### Requirement
Can you reproduce every line of the material below word for word, leaving the pictures out of your answer?

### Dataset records
----

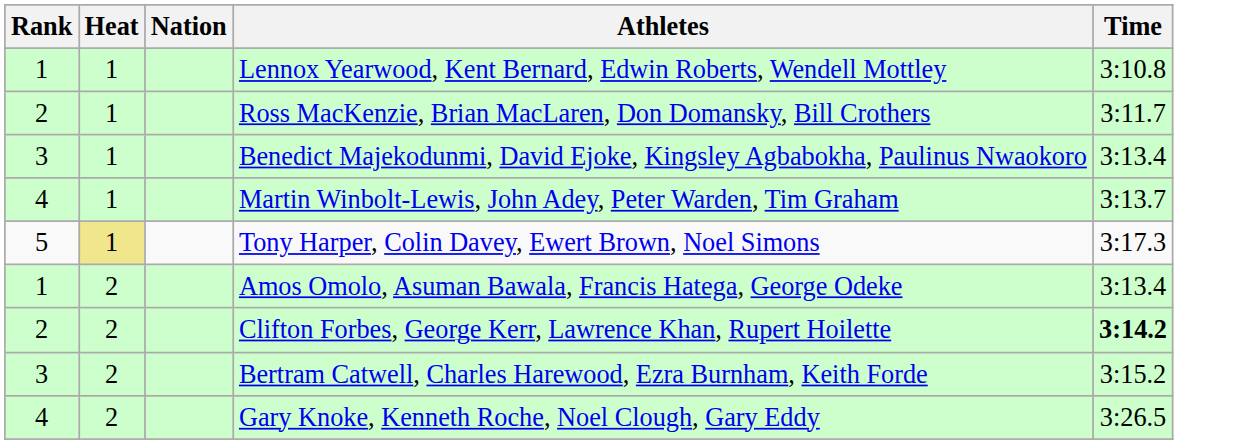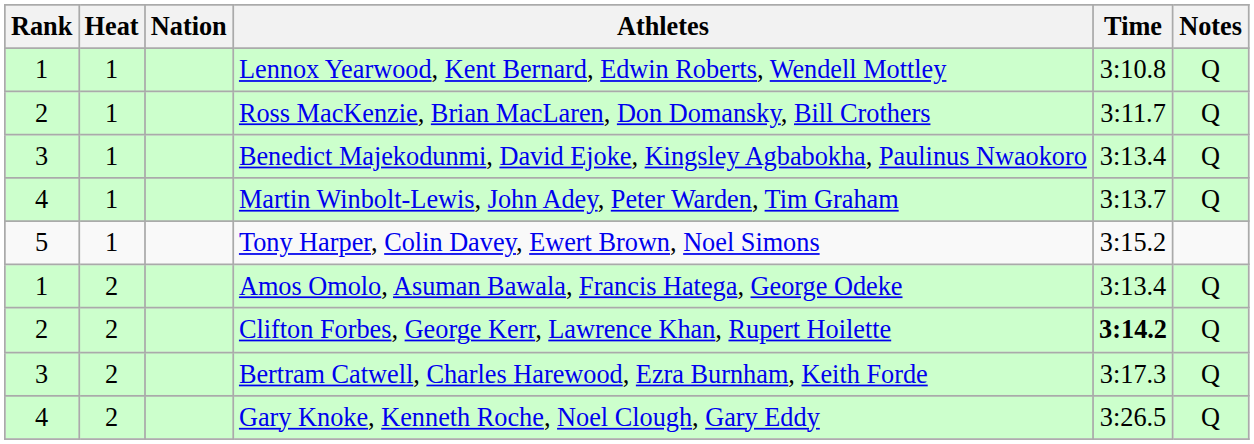+ column: Notes | Q | Q | Q | Q | Q | Q | Q | Q
Tony Harper, Colin Davey, Ewert Brown, Noel Simons | Heat: khaki background -> no background
Tony Harper, Colin Davey, Ewert Brown, Noel Simons | Time: 3:17.3 -> 3:15.2
Bertram Catwell, Charles Harewood, Ezra Burnham, Keith Forde | Time: 3:15.2 -> 3:17.3
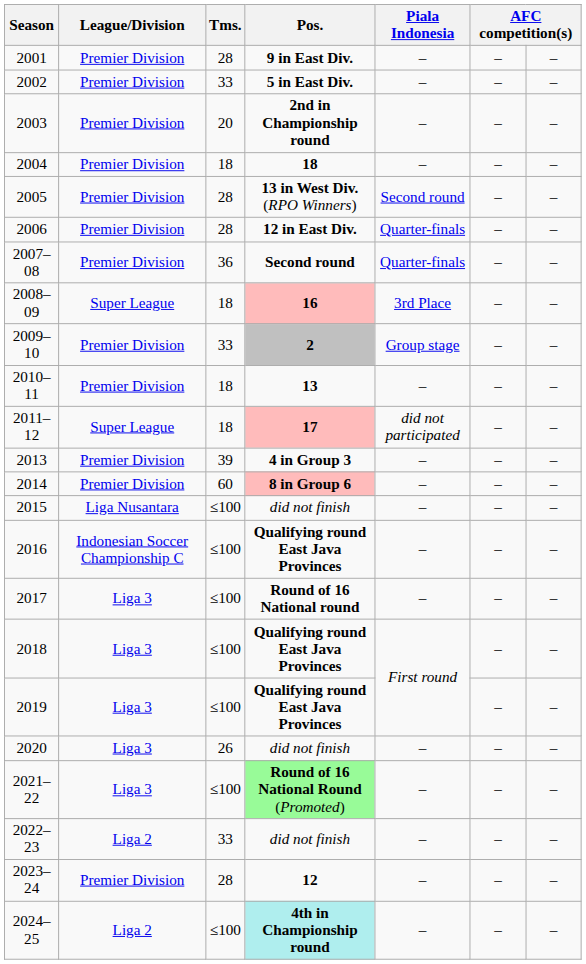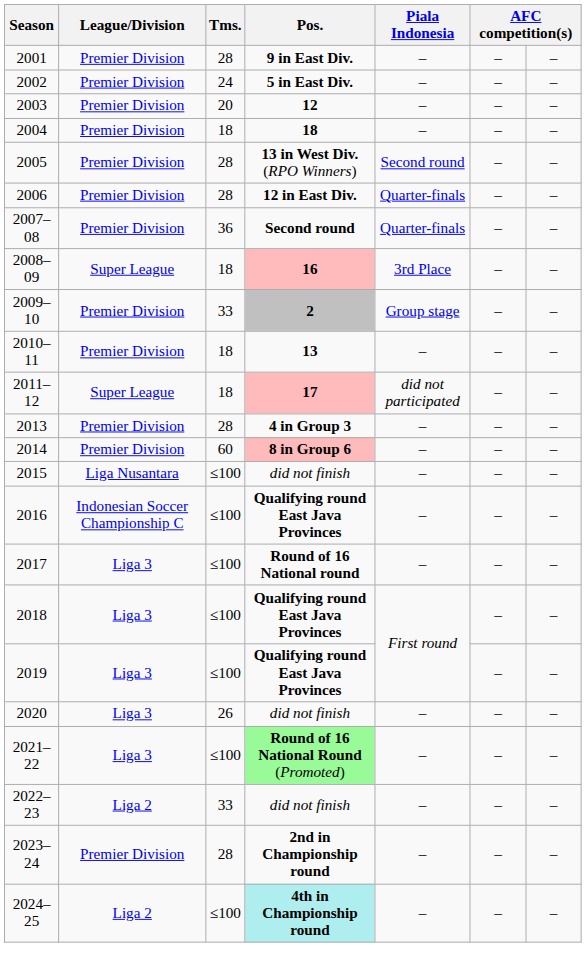2002 | Tms.: 33 -> 24
2003 | Pos.: 2nd in Championship round -> 12
2013 | Tms.: 39 -> 28
2023–24 | Pos.: 12 -> 2nd in Championship round
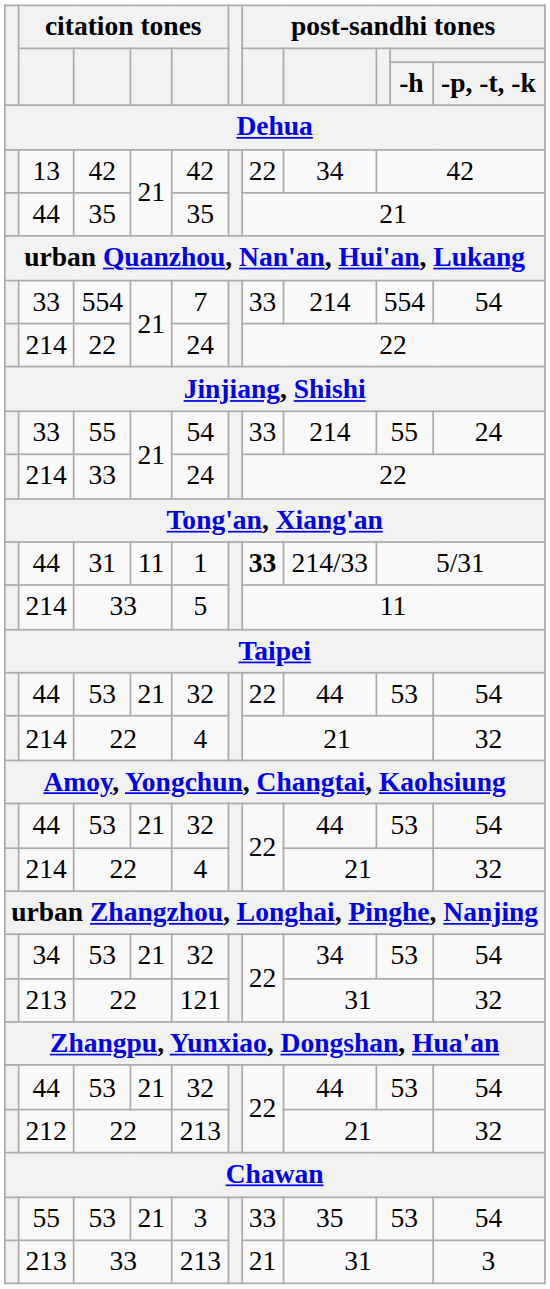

----

### Answer to the exercise
+ column: Notes | Q | Q | Q | Q | Q | Q | Q | Q
Tony Harper, Colin Davey, Ewert Brown, Noel Simons | Heat: khaki background -> no background
Tony Harper, Colin Davey, Ewert Brown, Noel Simons | Time: 3:17.3 -> 3:15.2
Bertram Catwell, Charles Harewood, Ezra Burnham, Keith Forde | Time: 3:15.2 -> 3:17.3
2002 | Tms.: 33 -> 24
2003 | Pos.: 2nd in Championship round -> 12
2013 | Tms.: 39 -> 28
2023–24 | Pos.: 12 -> 2nd in Championship round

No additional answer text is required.